_请完成_. 把从含有"pose: elev=311.3 azim=71.8"的那一行起到条目末尾的各行（首尾两行都算在内，空行不算）转换成 Markdown 表格，两列分别命名为"序号"和"内容"。图片不要放进答案。

_记录数据_.
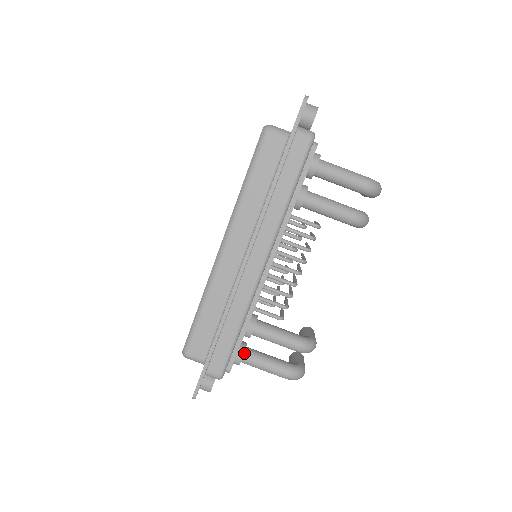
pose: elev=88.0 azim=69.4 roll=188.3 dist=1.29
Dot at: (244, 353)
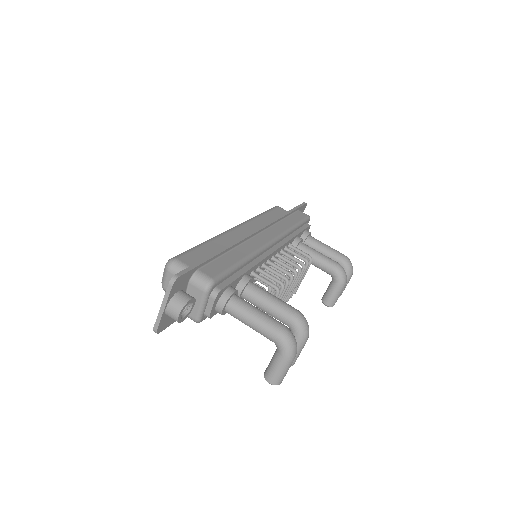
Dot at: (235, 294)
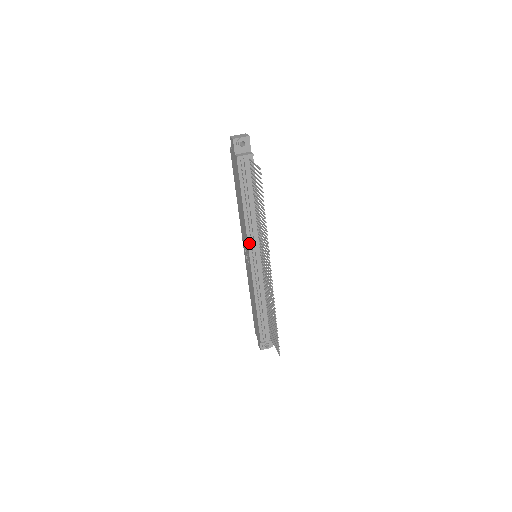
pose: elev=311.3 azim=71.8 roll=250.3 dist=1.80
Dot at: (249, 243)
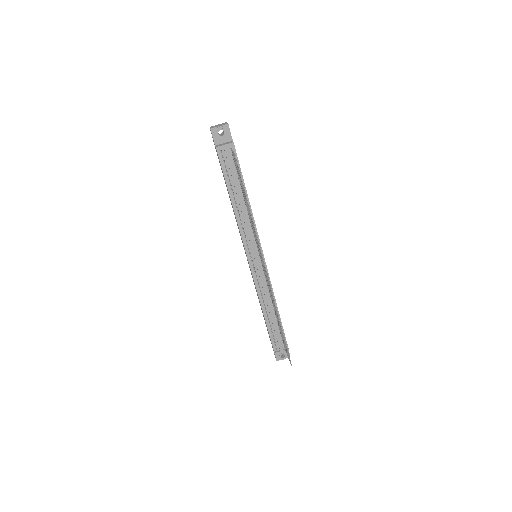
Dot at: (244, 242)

_答案如下_.
| 序号 | 内容 |
|---|---|
| 1 | pose: elev=311.3 azim=71.8 roll=250.3 dist=1.80 |
| 2 | Dot at: (249, 243) |
| 3 | Dot at: (244, 242) |